Circle Revenue Rises as USDC Growth Outpaces Profitability

Portrait of a Circle executive in a sleek office with a screen showing revenue up and costs rising.

Circle Internet Group reported total revenue and reserve income of $694 million for the first quarter, up 20% year over year, as USDC activity continued to expand across on-chain markets. The company reported the results showing stronger stablecoin usage but weaker near-term profitability.

The revenue figure missed analyst expectations of about $717 million, creating a gap between Circle’s adoption momentum and market expectations. Net income from continuing operations fell 15% year over year to $55 million, while EPS declined to $0.21 from $0.247 a year earlier.

Reserve Income Drives the Top Line

Circle’s reserve income rose 50% year over year to $634 million, making USDC reserves the dominant source of quarterly revenue. Other revenue also increased sharply, climbing 242% to $60 million from the prior-year period.

The pressure came from costs. Total operating expenses jumped 76% to $242 million, with Circle attributing the increase to product development, distribution and post-IPO stock-based compensation.

That spending compressed profitability despite stronger usage metrics. Circle reaffirmed its 2026 guidance, signaling that management is prioritizing growth investment over short-term margin expansion as it builds out its stablecoin and infrastructure strategy.

USDC Activity Surges On-Chain

USDC in circulation reached $77.0 billion, up 28% year over year, while on-chain transaction volume surged 263% to $21.5 trillion. Those figures show transactional adoption accelerating faster than reported earnings growth.

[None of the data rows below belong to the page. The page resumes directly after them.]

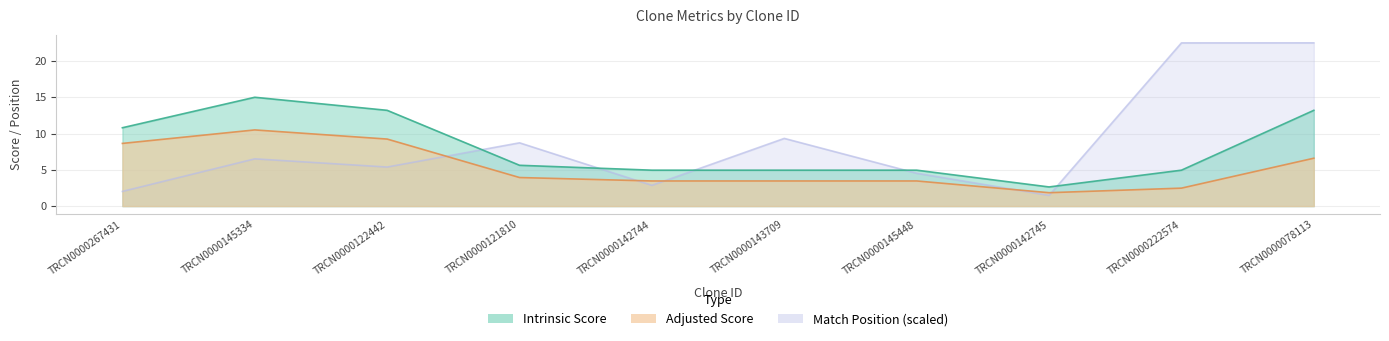

At which label does Match Position reach its peak?

TRCN0000078113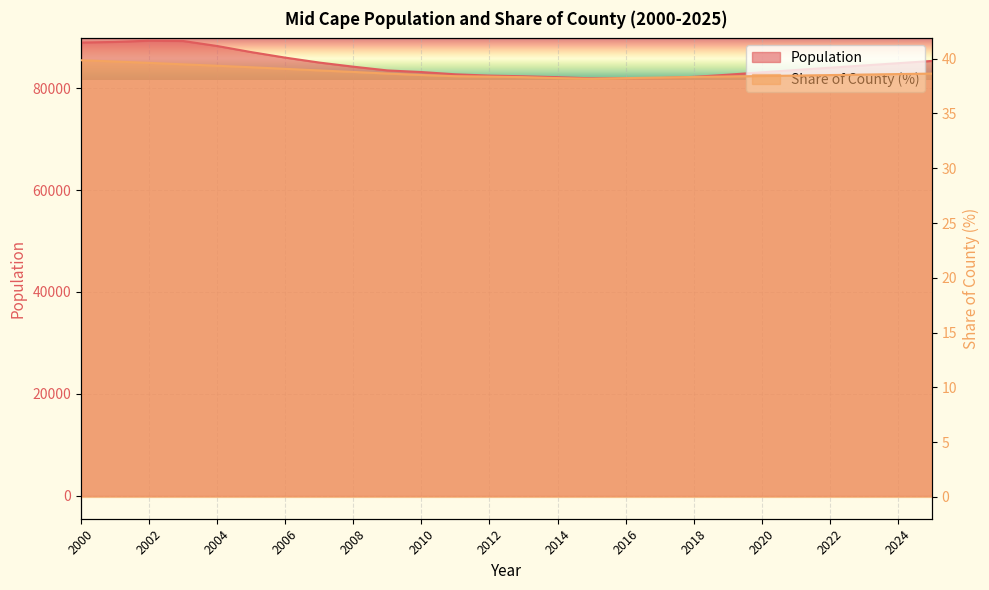

Which series has the largest range (max minus min)?

Population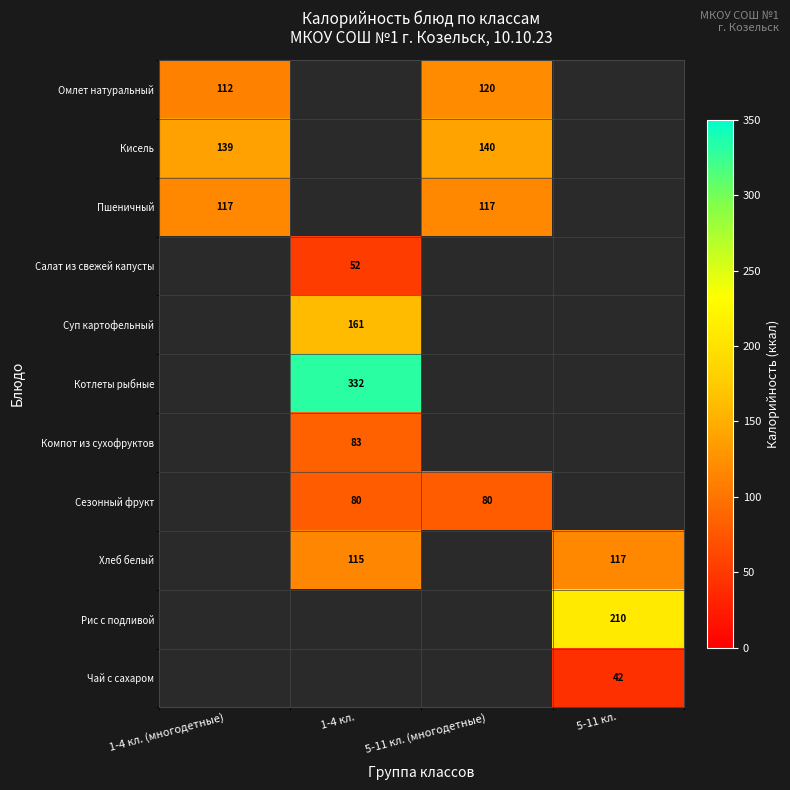

Is it true that Пшеничный equals 155.1 at 1-4 кл. (многодетные)?

False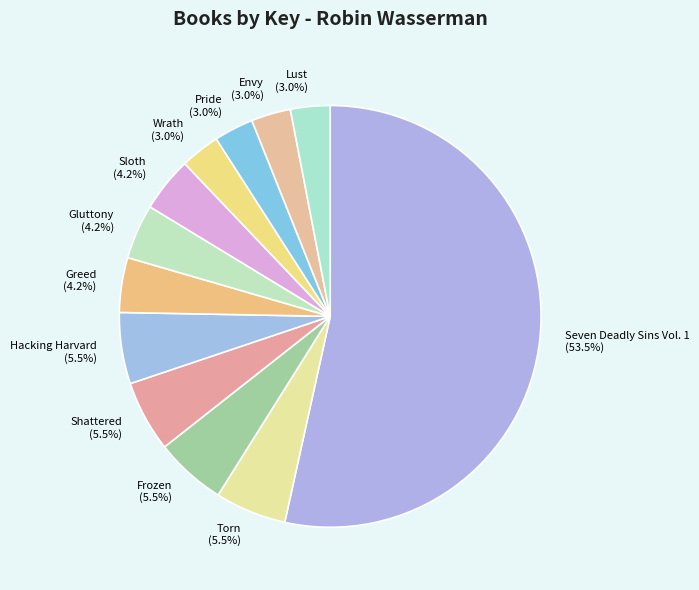

Is there a majority slice in this chart?

Yes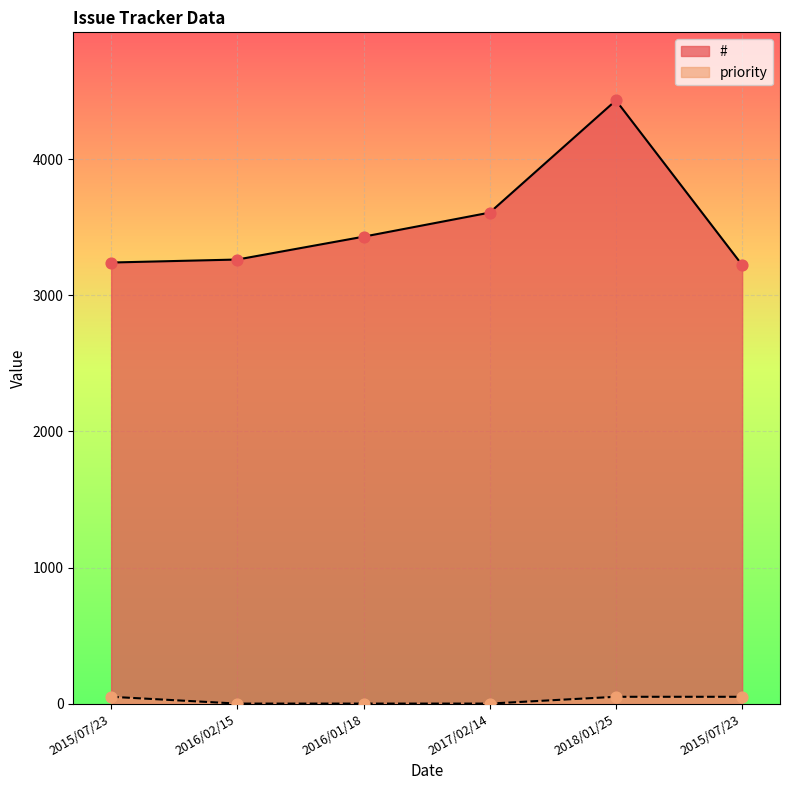

What are all the series names shown in the legend?

#, priority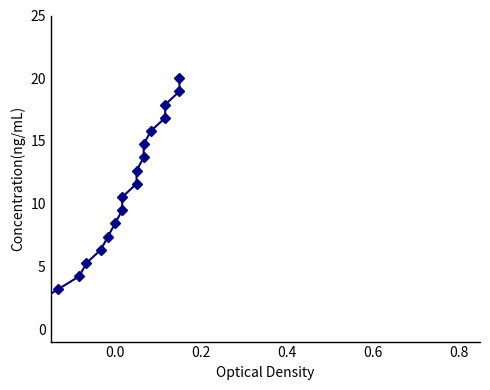

The value at 11 is 18.2. True or false?

False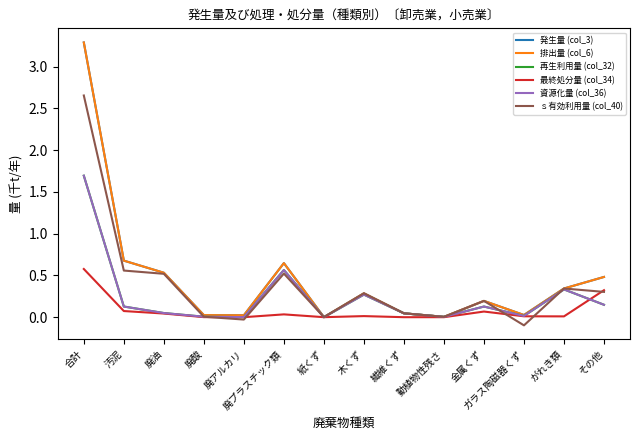

What is the value of the 発生量 (col_3) point at the 14th from the left?

0.5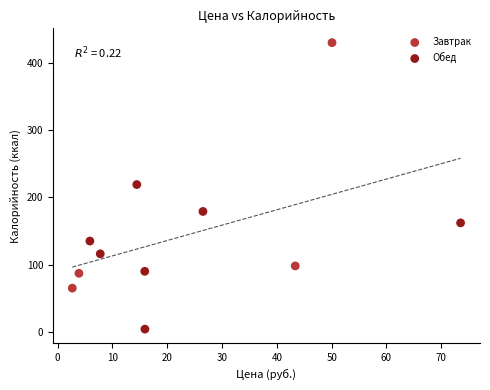

Which series contains the lowest Y value?

Обед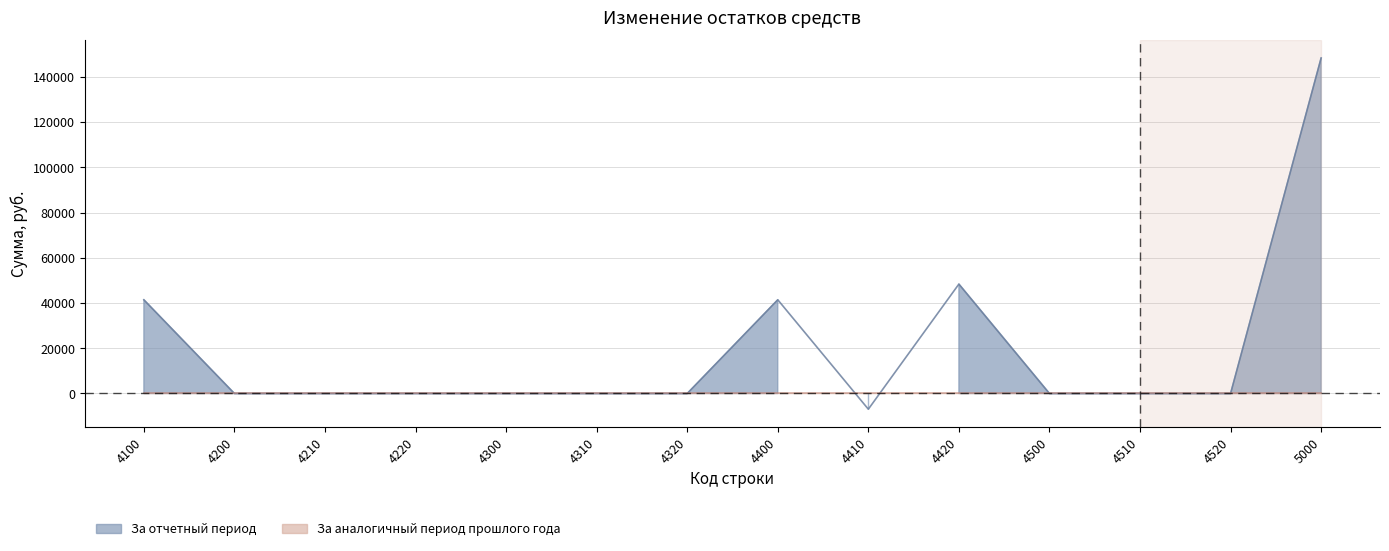

How many points are higher than both their immediate neighbors (excluding endpoints)?

2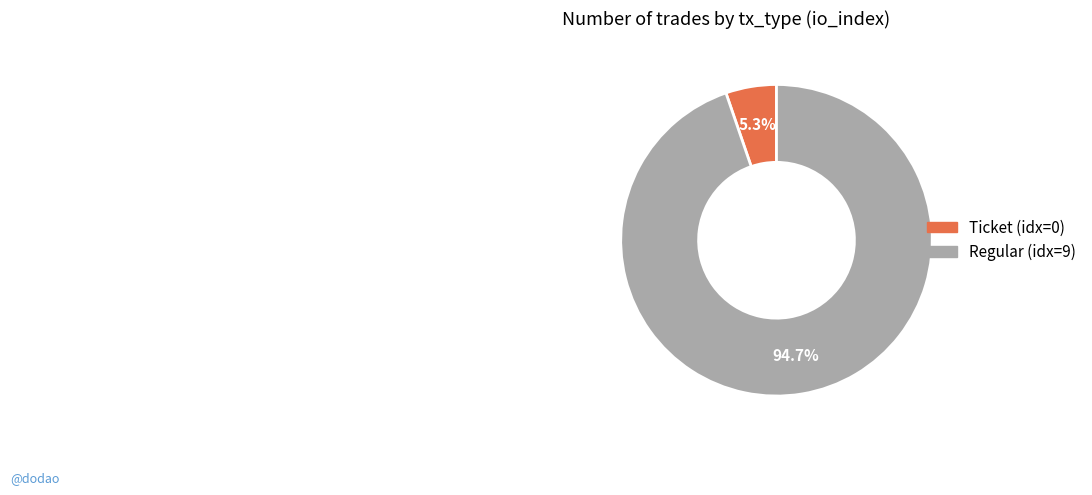

Between Regular (idx=9) and Ticket (idx=0), which is larger?

Regular (idx=9)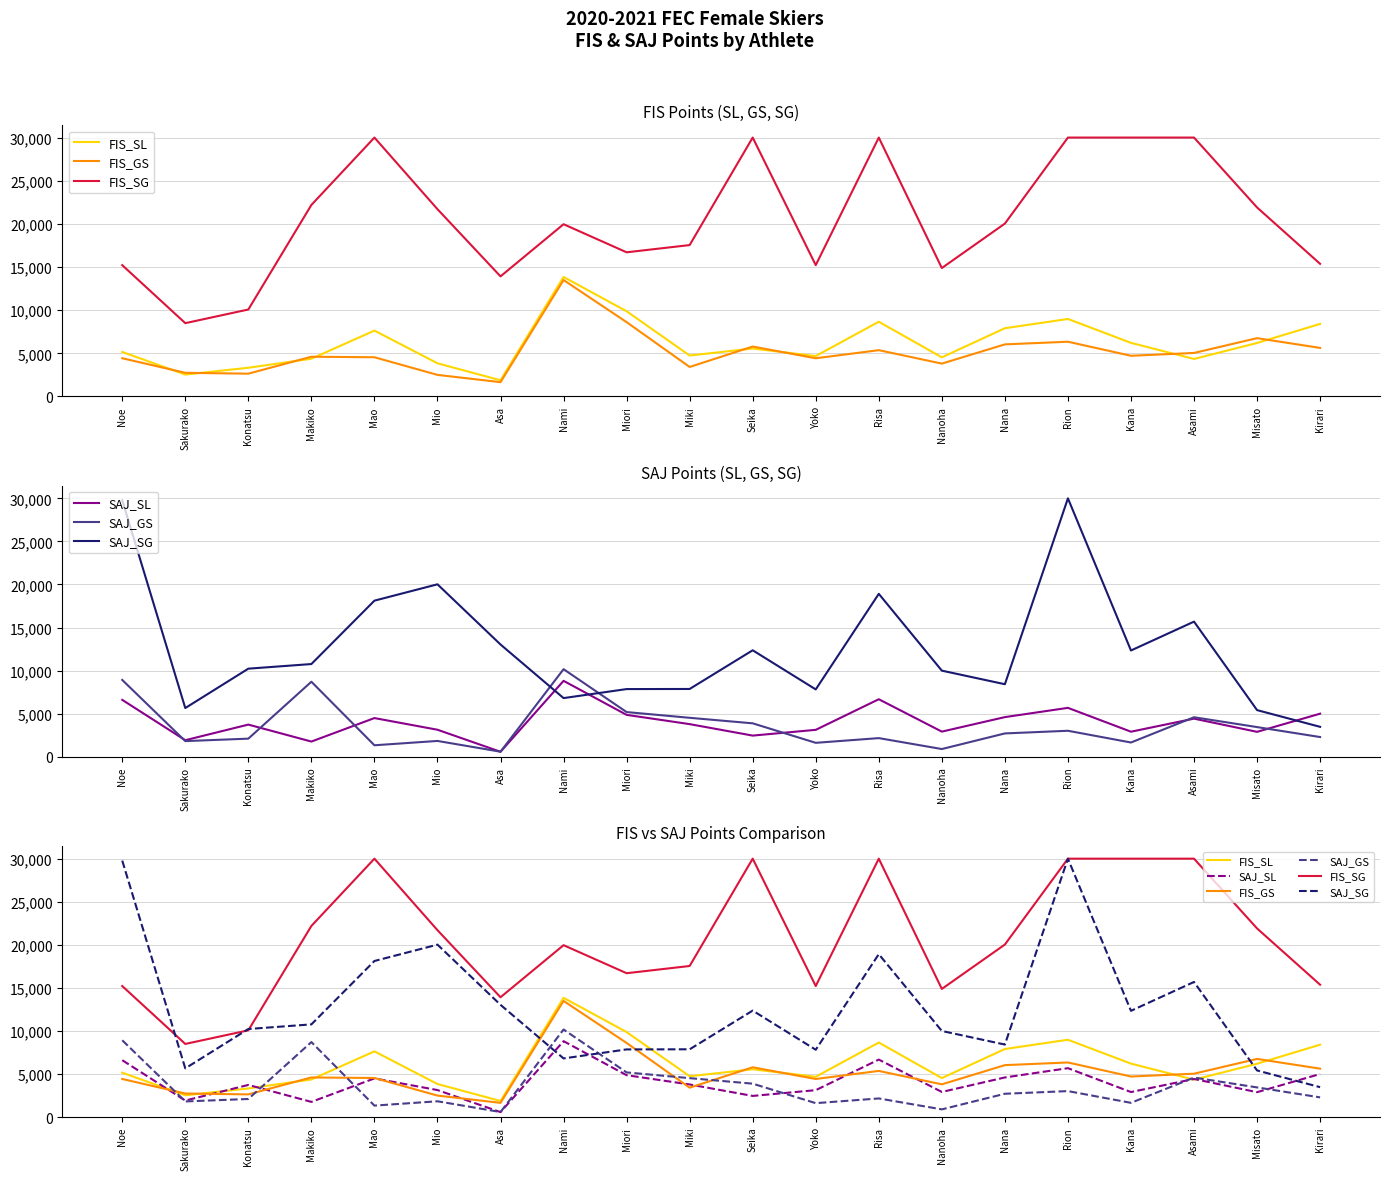

True or false: SAJ_GS and FIS_GS intersect in this chart.

True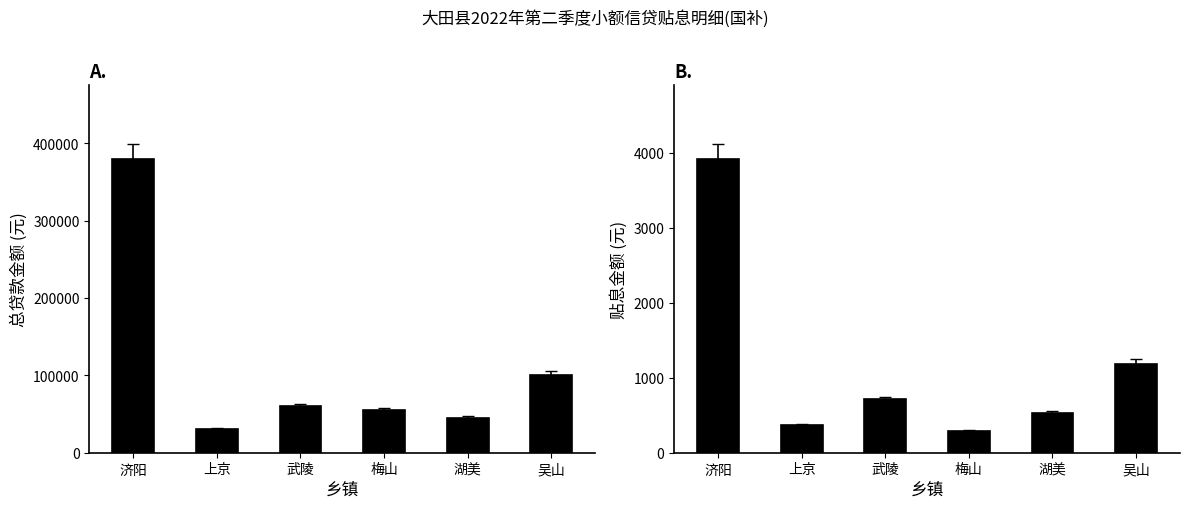

What is the difference between the highest and lowest values at 济阳?

376078.7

CEO Jeremy Allaire said USDC accounts for approximately 80% of dollar digital-currency transactions. He also pointed to the company’s ambition to connect AI platforms with economic operating systems, alongside its work on the ARC blockchain for institutional finance.

Market reaction was mixed because the quarter told two stories at once. The profit squeeze weighed on near-term sentiment, but the scale of USDC circulation and transaction volume supported the longer-term adoption case.

Circle also cited potential legislative developments such as the Clarity Act as part of the broader backdrop for stablecoin demand. Regulatory clarity could matter because stablecoin issuers increasingly depend on transparent reserve, custody and payment rules to support institutional growth.

The quarter separates adoption from earnings quality. USDC growth supports liquidity and hedging demand, but higher operating expenses raise the risk of continued profit volatility in coming quarters.

The practical takeaway is that Circle’s earnings compression reflects deliberate investment rather than a collapse in usage. Market participants should watch whether reserve income, ARC development and USDC transaction growth can translate into durable operating leverage through 2026.